I also started having frequent falls over a period of a few months, fracturing some bones in foot, wrist, knee, shoulder and cocyyx. The doctors notice my gait wasn't normal and my balance was a bit off, so they started leaning towards Lewy body dementia.
None of this felt right to me. I knew I was having problems, but kept going from doctor to doctor for help to correct my issues and help me through the pain so I could make some advances with physical therapy and exercise. None of them were willing to do that and I'm assuming it was because they felt so sure I was a dementia case with possible lewy bodies, and 63 years OLD so they would not prescribe any proper pain medication.
After that I spiraled down hill and was very close to being an invalid. My posture (from pinched nerve and possible fracture in neck, radiating to shoulders) became so stooped I could not straighten up. My neck became so tense and out of alignment that it would pull my chin to my chest and lock it there.

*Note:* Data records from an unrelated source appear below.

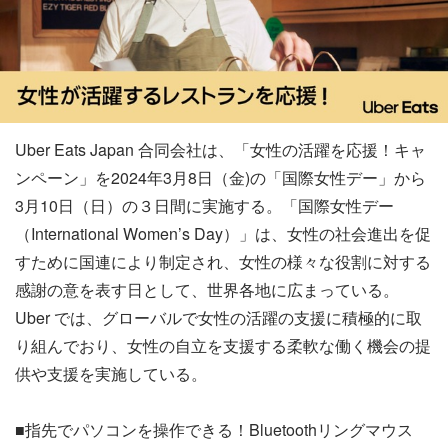
Uber Eats Japan 合同会社は、「女性の活躍を応援！キャ
ンペーン」を2024年3月8日（金)の「国際女性デー」から
3月10日（日）の３日間に実施する。「国際女性デー
（International Women’s Day）」は、女性の社会進出を促
すために国連により制定され、女性の様々な役割に対する
感謝の意を表す日として、世界各地に広まっている。
Uber では、グローバルで女性の活躍の支援に積極的に取
り組んでおり、女性の自立を支援する柔軟な働く機会の提
供や支援を実施している。
■指先でパソコンを操作できる！Bluetoothリングマウス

During this time these doctors put it into my one of my sons mind that his mother, as he knew her would never be the same again and he needed to accept it. At that point, my son, thinking I could not think rationally, nor accept the diagnosis they had given me, decided I might be better off in a home for older people. He finally decided I didn't belong there when he had a look at the condition of the people living there compared (wheel chairs, oxygen tanks) compared to my condition (still walking, breathing, tyring to stay mobile), yet for some reason, when plans to put me there didn't work out, I continued to recieve threats of being placed there by his wife. They also isolated themselves and my grandchildren from me. That caused as much emotional pain for me as the physical pain.
Now, still having bouts of this exchruciating pain, yet able to contol it a bit better, my neurologist has told me I do not have Lewy body dementia (my gait and balance problems obviously caused from spinal injuries), and not sure if I even have dementia.
They have seen arthritis in my neck and my blood work shows a lot of inflamation. More blood tests have been ordered to determine which inflamation marker is most elevated and has ordered an ANA survey including rheumatoid factr, (RO) ENA antibody and (LA) ENA antibody testing.
Has anyone out there had same/similar experiences? If so, has anyone helped you deal with the complexity of these illnesses?